→ Exercise details:
Using the listing below, please print exactly the lines from the one with "vfov_deg: 28.1" through the one with "f_number: 3.8". Leave out every picture.

→ Excerpted data:
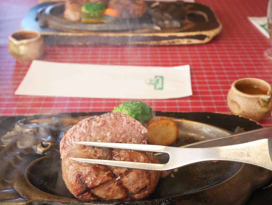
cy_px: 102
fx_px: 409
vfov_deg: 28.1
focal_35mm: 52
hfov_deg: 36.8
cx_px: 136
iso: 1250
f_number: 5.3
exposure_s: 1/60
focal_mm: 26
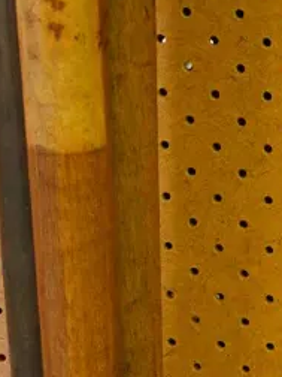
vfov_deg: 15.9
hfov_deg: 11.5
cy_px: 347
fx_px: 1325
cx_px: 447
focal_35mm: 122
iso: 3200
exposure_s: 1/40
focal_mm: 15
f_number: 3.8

---

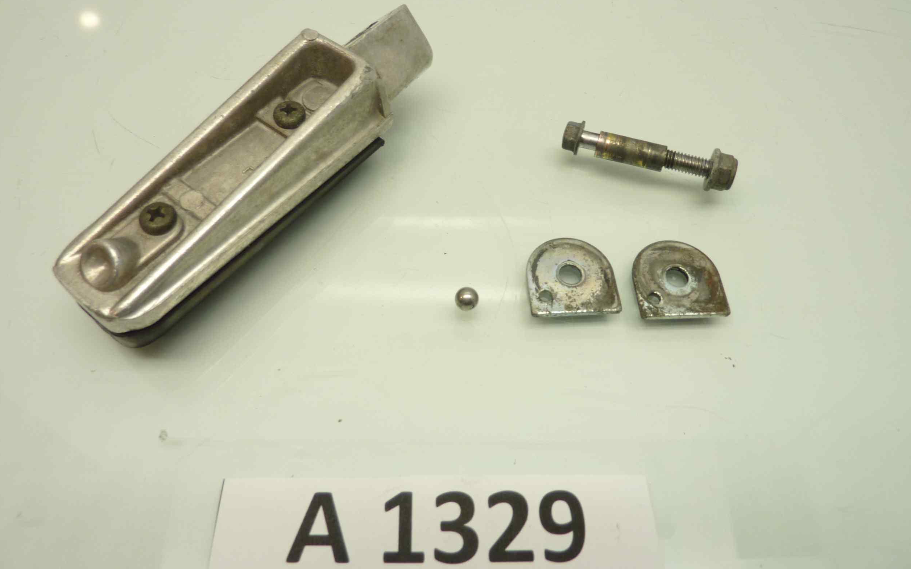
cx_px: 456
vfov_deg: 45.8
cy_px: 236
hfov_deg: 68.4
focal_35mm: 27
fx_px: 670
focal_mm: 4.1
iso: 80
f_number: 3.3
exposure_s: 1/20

==

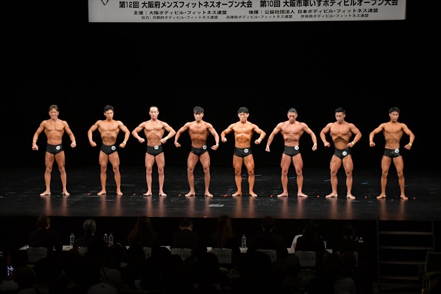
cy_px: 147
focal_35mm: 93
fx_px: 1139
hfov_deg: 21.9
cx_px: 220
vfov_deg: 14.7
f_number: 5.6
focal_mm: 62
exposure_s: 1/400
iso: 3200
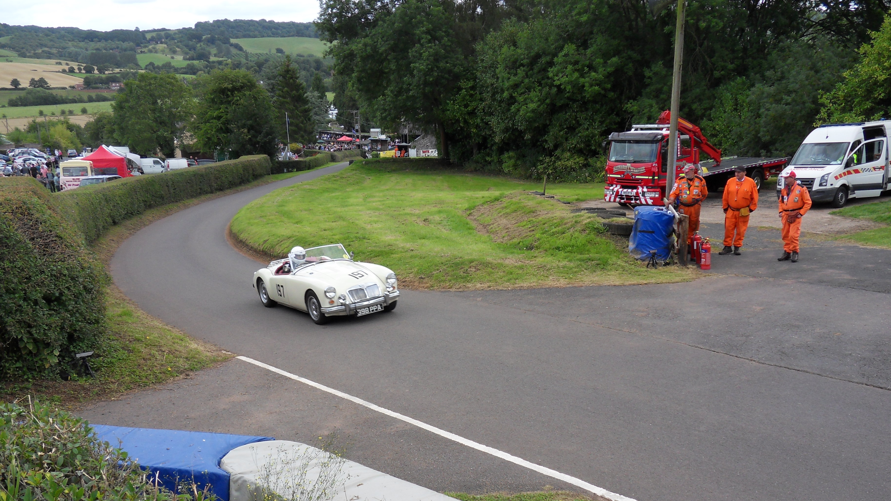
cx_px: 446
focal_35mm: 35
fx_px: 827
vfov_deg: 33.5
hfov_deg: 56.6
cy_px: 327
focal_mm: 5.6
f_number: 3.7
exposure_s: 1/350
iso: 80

→ Answer to this problem:
vfov_deg: 28.1
focal_35mm: 52
hfov_deg: 36.8
cx_px: 136
iso: 1250
f_number: 5.3
exposure_s: 1/60
focal_mm: 26
vfov_deg: 15.9
hfov_deg: 11.5
cy_px: 347
fx_px: 1325
cx_px: 447
focal_35mm: 122
iso: 3200
exposure_s: 1/40
focal_mm: 15
f_number: 3.8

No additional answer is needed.